* **What this task involves**: Give back the full listing verbatim, apart from its images.

* **Available data**:
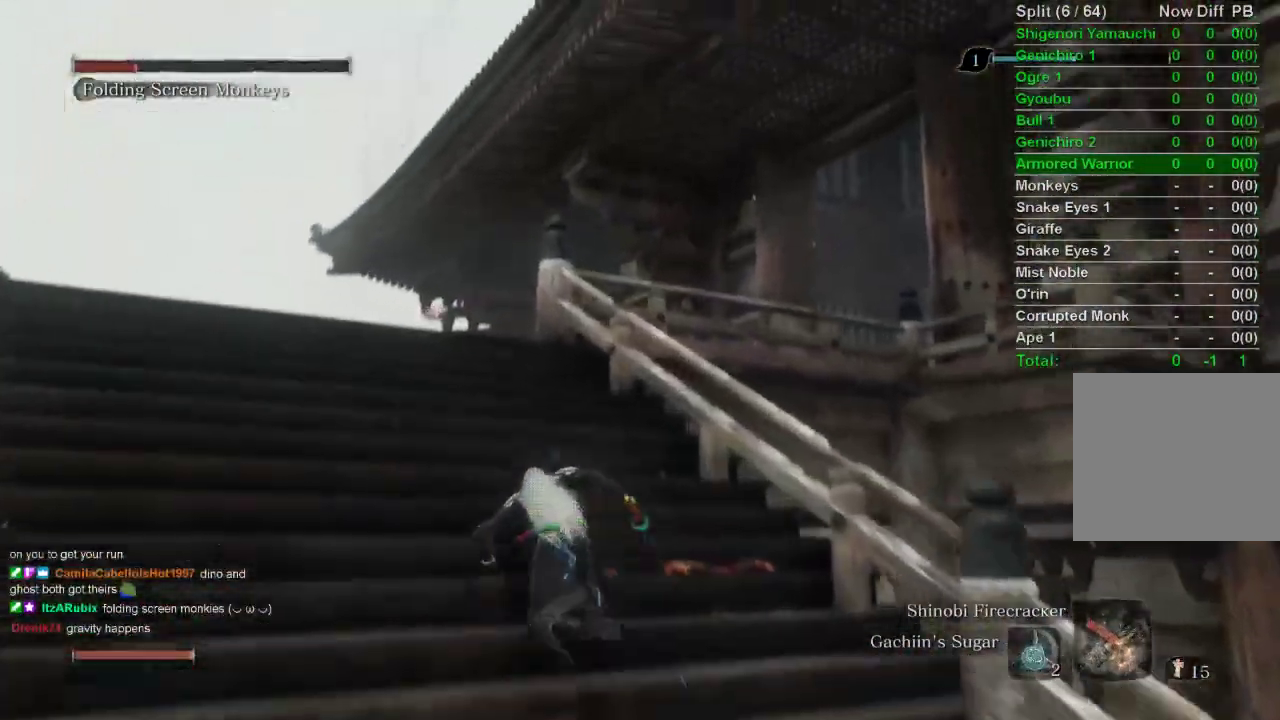
{"buttons": ["CIRCLE"], "left_stick": "up", "right_stick": "right", "events": [[67, "right_stick", "right"]]}
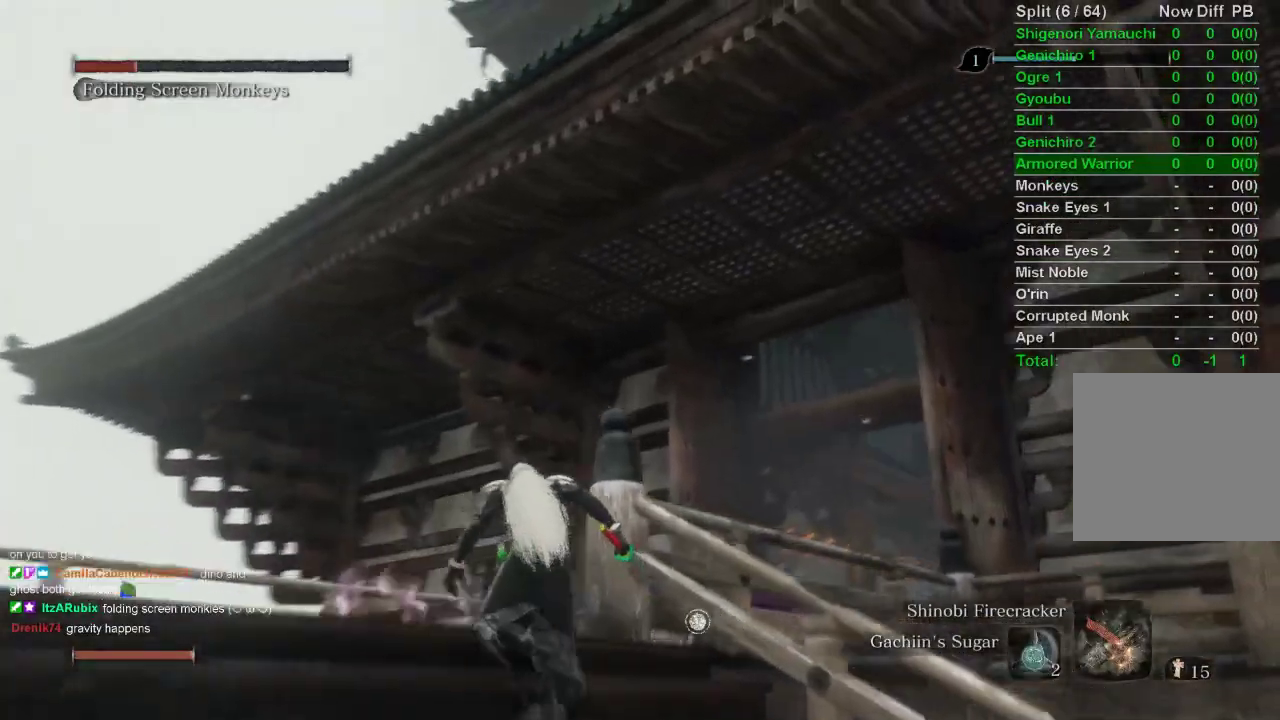
{"buttons": ["CIRCLE"], "left_stick": "up", "right_stick": "center", "events": [[400, "right_stick", "center"]]}
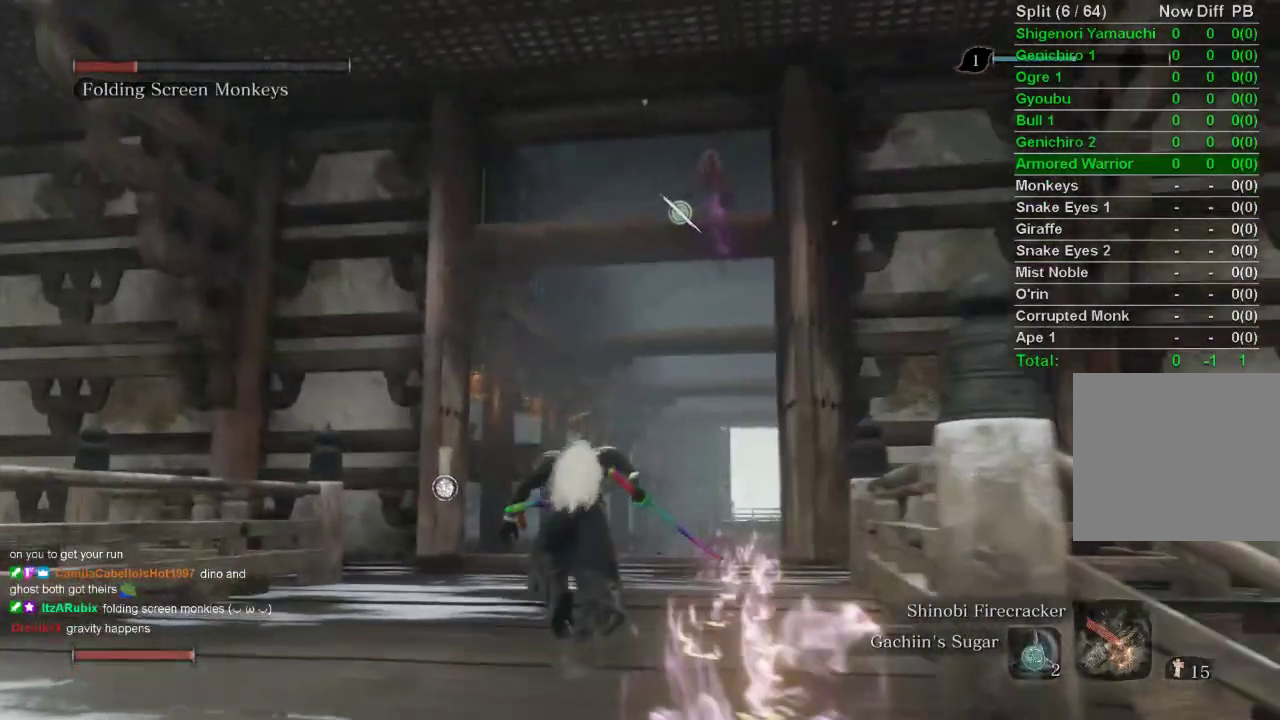
{"buttons": [], "left_stick": "up", "right_stick": "down", "events": [[33, "CROSS", "down"], [133, "CROSS", "up"], [333, "right_stick", "down"], [450, "CIRCLE", "up"]]}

* **Problem solution**:
{"buttons": ["CIRCLE"], "left_stick": "up", "right_stick": "right", "events": [[67, "right_stick", "right"]]}
{"buttons": ["CIRCLE"], "left_stick": "up", "right_stick": "center", "events": [[400, "right_stick", "center"]]}
{"buttons": [], "left_stick": "up", "right_stick": "down", "events": [[33, "CROSS", "down"], [133, "CROSS", "up"], [333, "right_stick", "down"], [450, "CIRCLE", "up"]]}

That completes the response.